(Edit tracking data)

[Start of section]

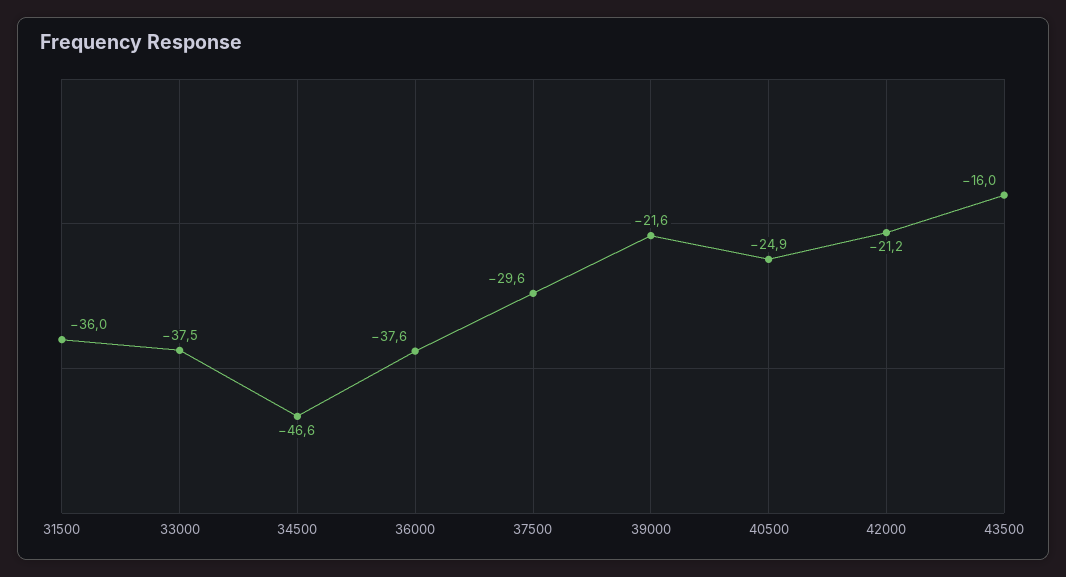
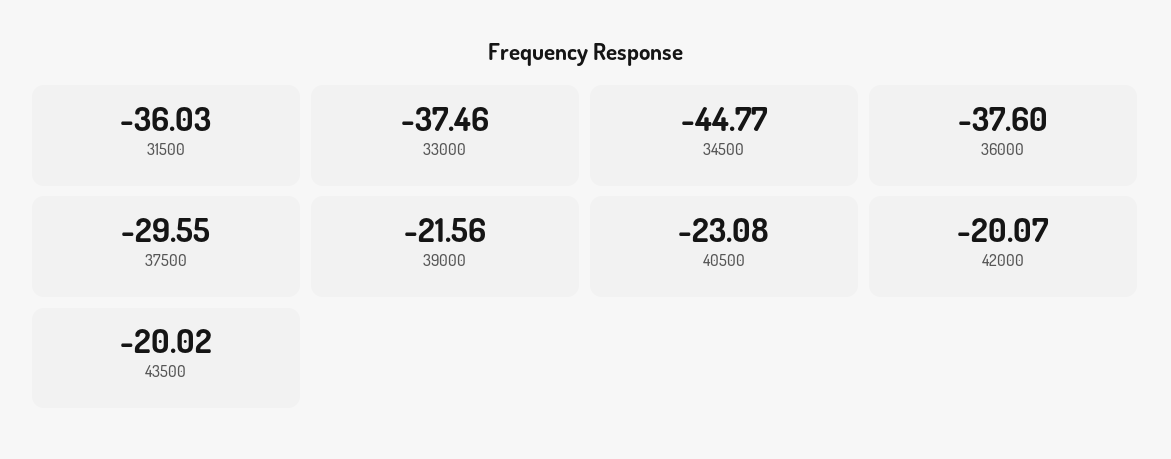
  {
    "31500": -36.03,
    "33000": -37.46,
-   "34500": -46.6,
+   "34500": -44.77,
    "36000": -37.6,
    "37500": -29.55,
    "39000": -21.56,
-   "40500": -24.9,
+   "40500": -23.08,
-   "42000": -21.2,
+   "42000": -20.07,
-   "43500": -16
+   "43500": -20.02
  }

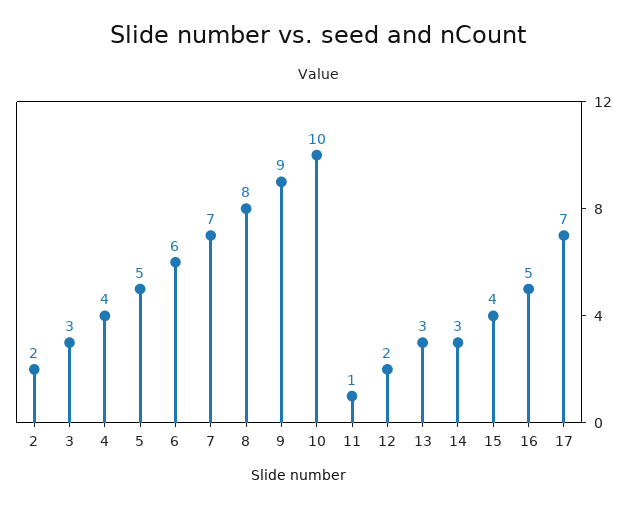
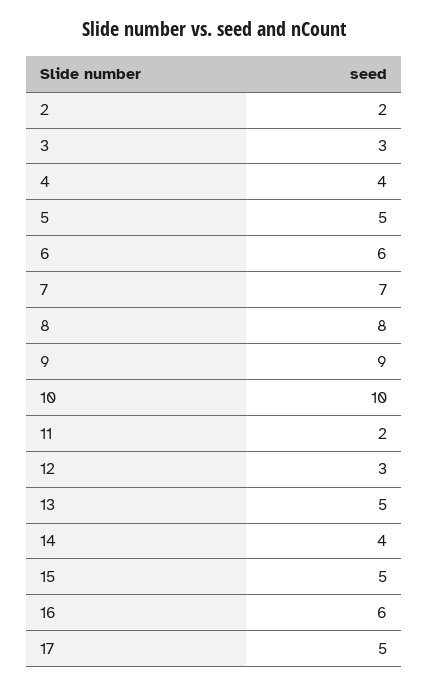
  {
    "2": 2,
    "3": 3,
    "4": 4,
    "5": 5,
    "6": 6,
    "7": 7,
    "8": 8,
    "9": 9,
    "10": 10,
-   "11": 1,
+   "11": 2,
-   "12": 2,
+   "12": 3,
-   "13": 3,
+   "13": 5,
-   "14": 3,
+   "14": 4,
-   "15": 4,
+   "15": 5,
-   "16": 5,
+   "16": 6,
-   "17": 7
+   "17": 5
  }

[End of section]
[Start of section]

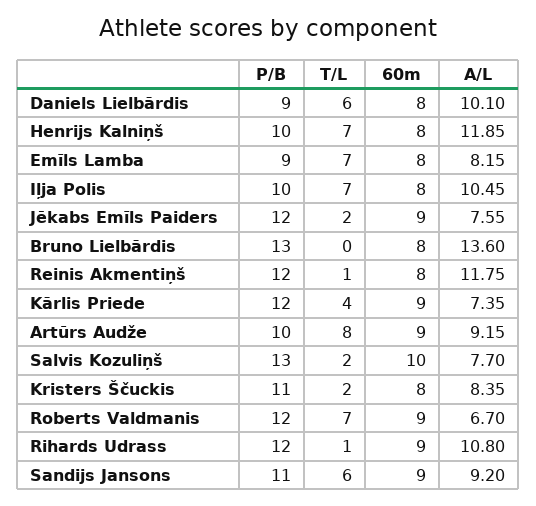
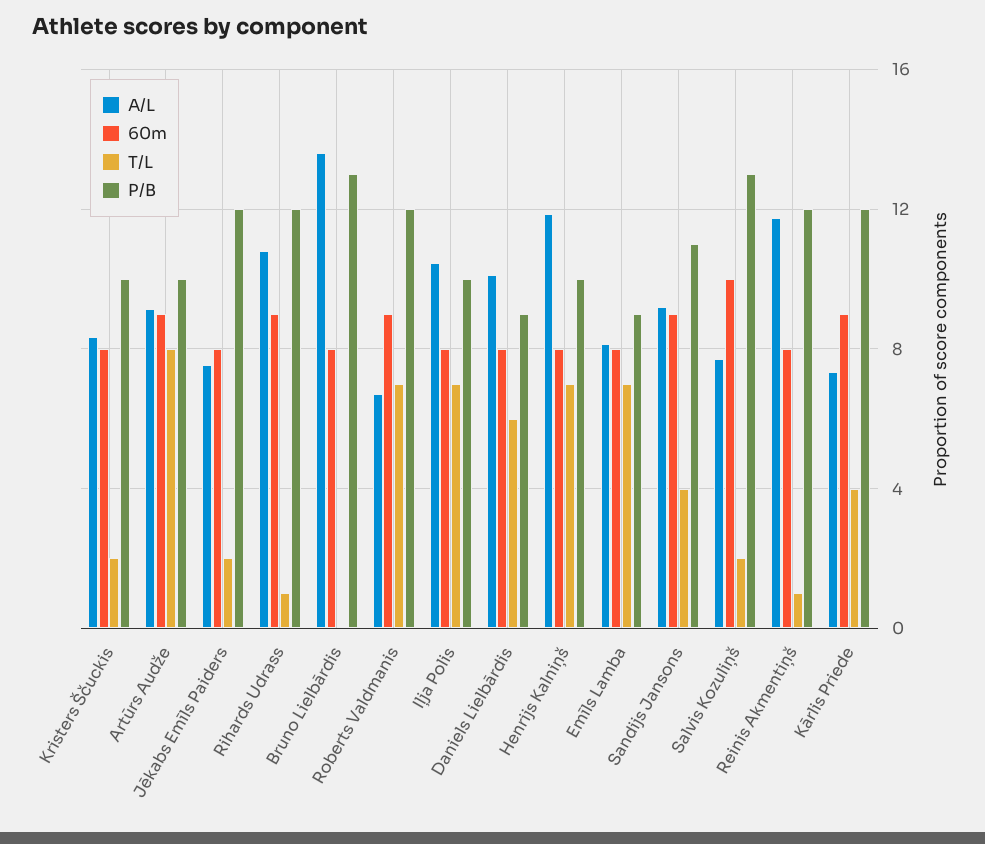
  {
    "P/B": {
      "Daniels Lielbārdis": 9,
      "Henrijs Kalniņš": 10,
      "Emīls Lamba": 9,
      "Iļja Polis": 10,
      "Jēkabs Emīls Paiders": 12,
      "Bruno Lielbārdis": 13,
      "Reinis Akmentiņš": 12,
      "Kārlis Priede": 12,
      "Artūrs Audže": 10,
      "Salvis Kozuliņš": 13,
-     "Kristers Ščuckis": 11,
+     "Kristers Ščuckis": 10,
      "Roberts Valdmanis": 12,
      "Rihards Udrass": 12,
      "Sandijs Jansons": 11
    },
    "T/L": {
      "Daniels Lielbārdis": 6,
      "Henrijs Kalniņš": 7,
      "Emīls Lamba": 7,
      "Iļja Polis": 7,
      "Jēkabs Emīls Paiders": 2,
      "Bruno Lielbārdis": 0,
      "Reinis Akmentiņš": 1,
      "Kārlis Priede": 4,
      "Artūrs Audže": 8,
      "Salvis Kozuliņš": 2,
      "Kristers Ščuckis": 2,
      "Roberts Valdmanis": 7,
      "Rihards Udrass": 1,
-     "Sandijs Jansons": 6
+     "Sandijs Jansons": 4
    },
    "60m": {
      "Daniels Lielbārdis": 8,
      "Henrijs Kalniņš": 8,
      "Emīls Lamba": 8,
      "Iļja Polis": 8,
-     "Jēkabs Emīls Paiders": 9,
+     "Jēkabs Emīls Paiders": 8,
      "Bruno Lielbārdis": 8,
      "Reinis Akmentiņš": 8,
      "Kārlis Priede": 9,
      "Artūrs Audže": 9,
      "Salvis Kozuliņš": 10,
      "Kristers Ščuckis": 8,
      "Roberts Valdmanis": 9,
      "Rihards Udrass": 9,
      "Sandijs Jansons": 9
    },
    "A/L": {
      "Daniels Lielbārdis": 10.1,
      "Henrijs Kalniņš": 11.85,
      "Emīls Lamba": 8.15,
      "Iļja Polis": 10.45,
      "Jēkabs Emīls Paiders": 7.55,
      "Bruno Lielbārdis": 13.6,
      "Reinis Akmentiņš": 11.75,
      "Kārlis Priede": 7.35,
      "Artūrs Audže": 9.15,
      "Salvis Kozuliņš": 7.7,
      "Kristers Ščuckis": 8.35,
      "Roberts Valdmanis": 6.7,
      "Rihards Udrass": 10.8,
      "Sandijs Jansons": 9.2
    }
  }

[End of section]
[Start of section]

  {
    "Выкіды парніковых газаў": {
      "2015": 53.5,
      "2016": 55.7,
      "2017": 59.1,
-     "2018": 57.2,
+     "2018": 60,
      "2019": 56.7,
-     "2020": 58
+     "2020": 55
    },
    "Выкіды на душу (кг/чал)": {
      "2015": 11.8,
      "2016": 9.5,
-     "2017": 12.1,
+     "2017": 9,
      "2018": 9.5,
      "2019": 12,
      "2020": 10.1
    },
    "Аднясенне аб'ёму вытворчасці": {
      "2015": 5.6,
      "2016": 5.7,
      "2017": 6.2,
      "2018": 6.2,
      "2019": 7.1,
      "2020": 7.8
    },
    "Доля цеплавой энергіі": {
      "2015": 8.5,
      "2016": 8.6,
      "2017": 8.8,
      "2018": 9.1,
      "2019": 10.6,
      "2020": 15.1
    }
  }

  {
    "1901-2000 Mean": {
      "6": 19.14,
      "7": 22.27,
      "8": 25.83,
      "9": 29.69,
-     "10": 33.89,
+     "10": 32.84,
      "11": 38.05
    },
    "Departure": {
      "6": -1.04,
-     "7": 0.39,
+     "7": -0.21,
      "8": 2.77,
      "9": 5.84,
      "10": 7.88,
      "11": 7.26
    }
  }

[End of section]

The answer must consist of each line in the entries above that includes "Salvis".

:: Response to the exercise ::
      "Salvis Kozuliņš": 13,
      "Salvis Kozuliņš": 2,
      "Salvis Kozuliņš": 10,
      "Salvis Kozuliņš": 7.7,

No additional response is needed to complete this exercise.